Start of Block

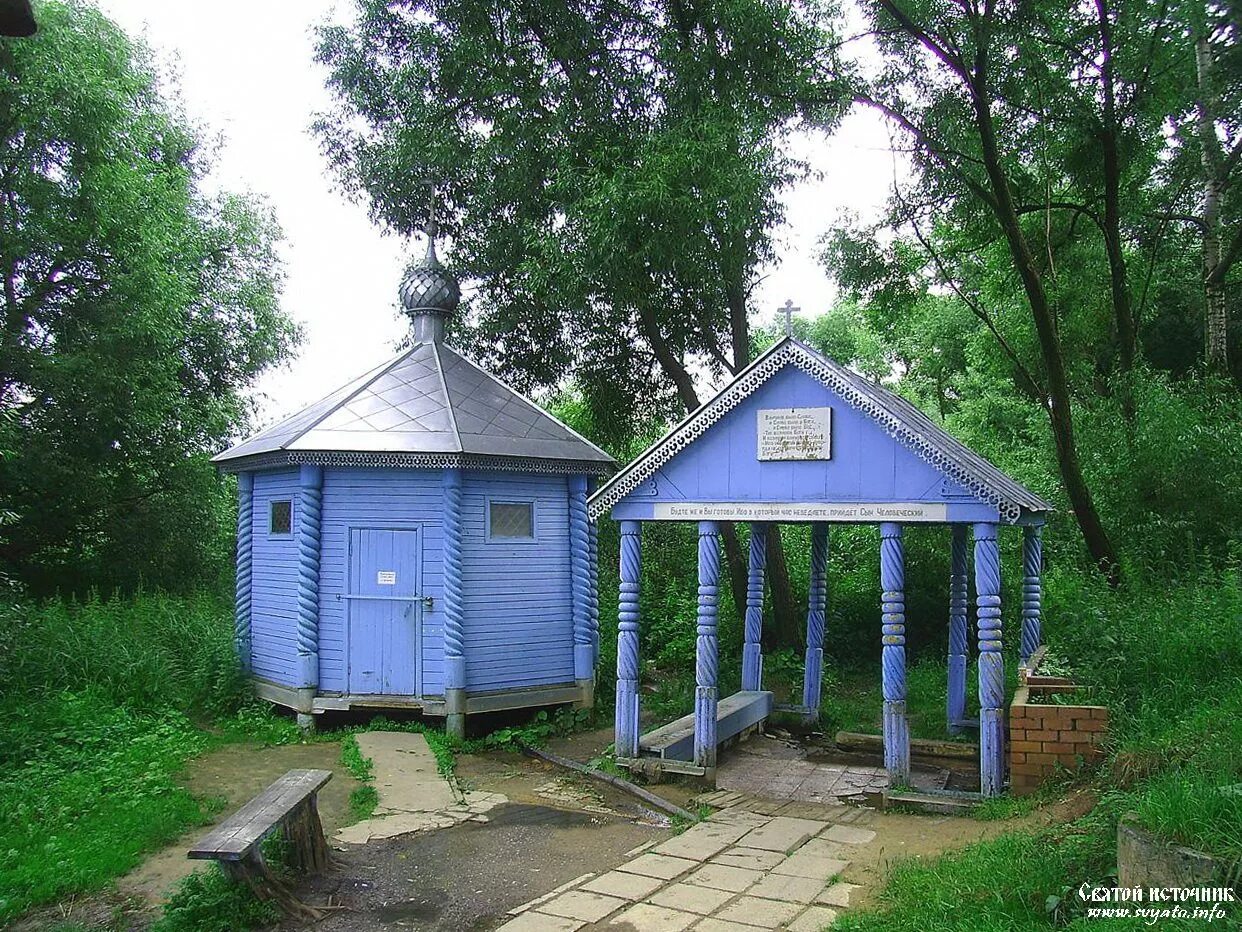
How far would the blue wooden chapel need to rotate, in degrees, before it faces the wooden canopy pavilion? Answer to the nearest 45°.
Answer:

End of Block
Start of Block

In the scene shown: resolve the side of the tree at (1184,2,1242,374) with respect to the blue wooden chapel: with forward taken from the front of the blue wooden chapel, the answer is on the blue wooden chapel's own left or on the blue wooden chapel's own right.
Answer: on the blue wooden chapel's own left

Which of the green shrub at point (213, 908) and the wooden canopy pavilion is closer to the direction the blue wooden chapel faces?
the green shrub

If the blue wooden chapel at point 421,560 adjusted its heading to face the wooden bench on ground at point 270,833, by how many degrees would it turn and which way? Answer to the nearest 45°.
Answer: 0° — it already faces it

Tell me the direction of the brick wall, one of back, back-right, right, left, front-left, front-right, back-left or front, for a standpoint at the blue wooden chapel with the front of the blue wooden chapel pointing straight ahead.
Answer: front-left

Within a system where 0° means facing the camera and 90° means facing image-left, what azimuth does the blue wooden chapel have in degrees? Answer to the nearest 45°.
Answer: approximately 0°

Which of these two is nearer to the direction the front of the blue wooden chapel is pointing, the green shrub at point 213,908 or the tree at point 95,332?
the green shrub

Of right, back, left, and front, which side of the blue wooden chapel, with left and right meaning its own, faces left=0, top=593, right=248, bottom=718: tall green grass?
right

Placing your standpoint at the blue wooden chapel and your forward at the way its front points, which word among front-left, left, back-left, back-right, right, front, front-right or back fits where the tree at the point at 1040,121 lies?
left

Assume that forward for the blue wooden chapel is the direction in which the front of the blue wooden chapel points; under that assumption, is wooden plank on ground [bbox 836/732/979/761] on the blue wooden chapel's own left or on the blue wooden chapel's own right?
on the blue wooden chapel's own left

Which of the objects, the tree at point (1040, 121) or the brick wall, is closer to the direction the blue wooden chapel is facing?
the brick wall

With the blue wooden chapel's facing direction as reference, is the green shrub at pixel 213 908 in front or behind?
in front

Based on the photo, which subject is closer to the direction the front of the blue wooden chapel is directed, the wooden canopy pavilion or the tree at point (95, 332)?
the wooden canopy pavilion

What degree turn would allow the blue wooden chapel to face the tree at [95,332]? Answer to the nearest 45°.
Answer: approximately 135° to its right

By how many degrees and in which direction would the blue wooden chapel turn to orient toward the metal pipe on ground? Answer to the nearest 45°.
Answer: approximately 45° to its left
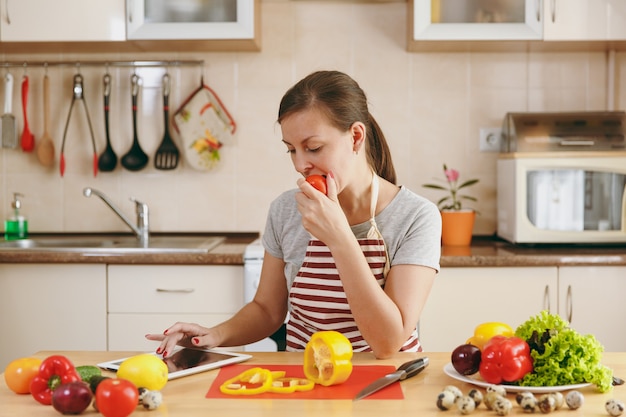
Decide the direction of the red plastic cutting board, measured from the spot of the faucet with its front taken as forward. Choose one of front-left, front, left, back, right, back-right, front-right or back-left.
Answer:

End of Block

▸ Exercise details
Copy out the lines starting with the one that contains "Within a system" and going on through the one that contains "Answer: approximately 0°", putting "heading" wherever "azimuth" appears and changing nothing else.

▸ Task result
Within a system where 0° means facing the camera and 90° means facing image-left, what heading does the blue wooden chapel have in degrees? Answer to the nearest 45°.
Answer: approximately 0°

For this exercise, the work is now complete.